* The Liberal Democrat Party is clearly taking the threat posed by the youthful Conservative leader David Cameron very seriously indeed.
But whereas the Tories are capitalising on their new leader's youth appeal by signing up the headline-prone ageing rock star Bob Geldof as an "advisor", the Lib Dems are looking to scoop the youth vote by electing the youngest-ever local party president in British history.
A 12-year-old boy by the name of Oliver Smith was elected unanimously by the Amber Valley Liberal Democrats at their recent Annual General Meeting, and will serve in office for a year from 1 January. The budding politician replaces Keith Falconbridger, who is believed to be in his mid-fifties, and who will become Chairman of the local party instead.
"Ollie and I talked about this at length before the meeting," his mother, Lib Dem Councillor Kate Smith, tells me. "He is going to turn 13 at the end of February, so this seemed the sensible time to go for it - before he begins his GCSEs with all the extra work that will entail."
Smith's main campaigning issues are, understandably, connected to education. He is vehemently opposed to university fees, and keen to look at ways of reforming school education.
"He is also very keen to get Blair and Brown out of office," adds his mother. "But we believe that David Cameron is just a flash in the pan."
* Who'd have thought that of all the parts of Madonna's body that might end up causing a public row, her eyelashes would have come up trumps.
The 47-year-old singer appeared on The Late Show with David Letterman in America in October, sporting a very splendid set of lash extensions made - believe it or not - of mink and diamonds and reportedly worth over £5,000.
According to their designer, Sol Rafael, Madge has held on to the creations ever since, despite his belief that they were only on loan to her.
"Sol was drafted in by Madonna's stylist, but didn't realise that she planned to keep the lashes after the show," I am told.
"He is flattered, of course, that someone with as large a wardrobe as Madonna wants to add his designs to it, but he feels that he deserves some recognition, at least."
When Pandora contacted Madonna's spokesperson yesterday, she was unable to comment on the row.
* At last, Sir Cliff Richard has broken his silence on why he is prepared to give the Prime Minister free holidays in the Caribbean.
"I never charge any of my friends when they come," he says.
"They donate money to a charity instead, but I don't see why they should have to do that either. I like [Tony] as a person. I've found him very easy to be with. I've never ever talked politics with him. We've talked about spiritual things.
"He likes talking about rock and roll, and what I'm doing."
Flattery will get you to the Bahamas, at least.
* The Irish actress Geraldine Hughes has been enjoying considerable success in the United States with her one-woman show about growing up in sectarian Ireland, called Belfast Blues.
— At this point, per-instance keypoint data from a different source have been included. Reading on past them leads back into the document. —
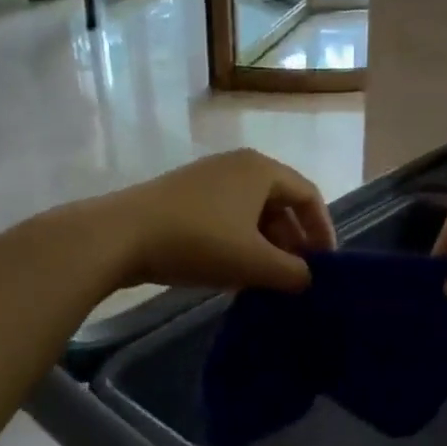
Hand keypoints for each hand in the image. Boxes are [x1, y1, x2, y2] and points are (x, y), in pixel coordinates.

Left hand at [101, 149, 337, 292]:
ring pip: (252, 213)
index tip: (326, 265)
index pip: (308, 195)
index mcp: (261, 170)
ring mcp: (208, 179)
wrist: (120, 235)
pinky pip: (227, 217)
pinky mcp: (184, 196)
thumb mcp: (253, 262)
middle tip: (297, 276)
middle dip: (292, 241)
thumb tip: (308, 279)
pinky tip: (233, 273)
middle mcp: (238, 166)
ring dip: (265, 246)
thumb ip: (291, 272)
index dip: (322, 230)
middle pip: (280, 203)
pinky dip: (239, 242)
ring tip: (266, 280)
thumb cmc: (198, 241)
It's rather a departure from this, then, that sees Hughes cast opposite Sylvester Stallone as the love interest in Rocky Balboa, the sixth and final film in his boxing series.
"She's done well on stage and particularly on Broadway, but if you want to make it as an actor, you need to conquer Hollywood," says a friend of Hughes. "And, let's be honest, it's pretty easy to look good opposite Stallone these days."
Intriguingly, Sly's own son, Sage Stallone, will not be reprising his role as Rocky's son for the film.
* The environment looks set to play an ever-increasing role in national politics. It's good to hear, therefore, that the weather presenter Sian Lloyd - who is soon to marry the Lib Dem MP Lembit Opik - takes a keen interest in recycling.
"I grumbled about recycling in London because the apartment I live in is in a particularly awkward place for recycling," she tells Pandora. "So I find it difficult to make sure my paper and bottles go to the right places. I now do the slightly crazy thing of putting all my bottles in the boot of the car and dropping them off at the recycling depot in Montgomeryshire."
Not entirely overlooking the pesky fact of car exhaust pollution, she adds:
"I realise there is an irony in there somewhere."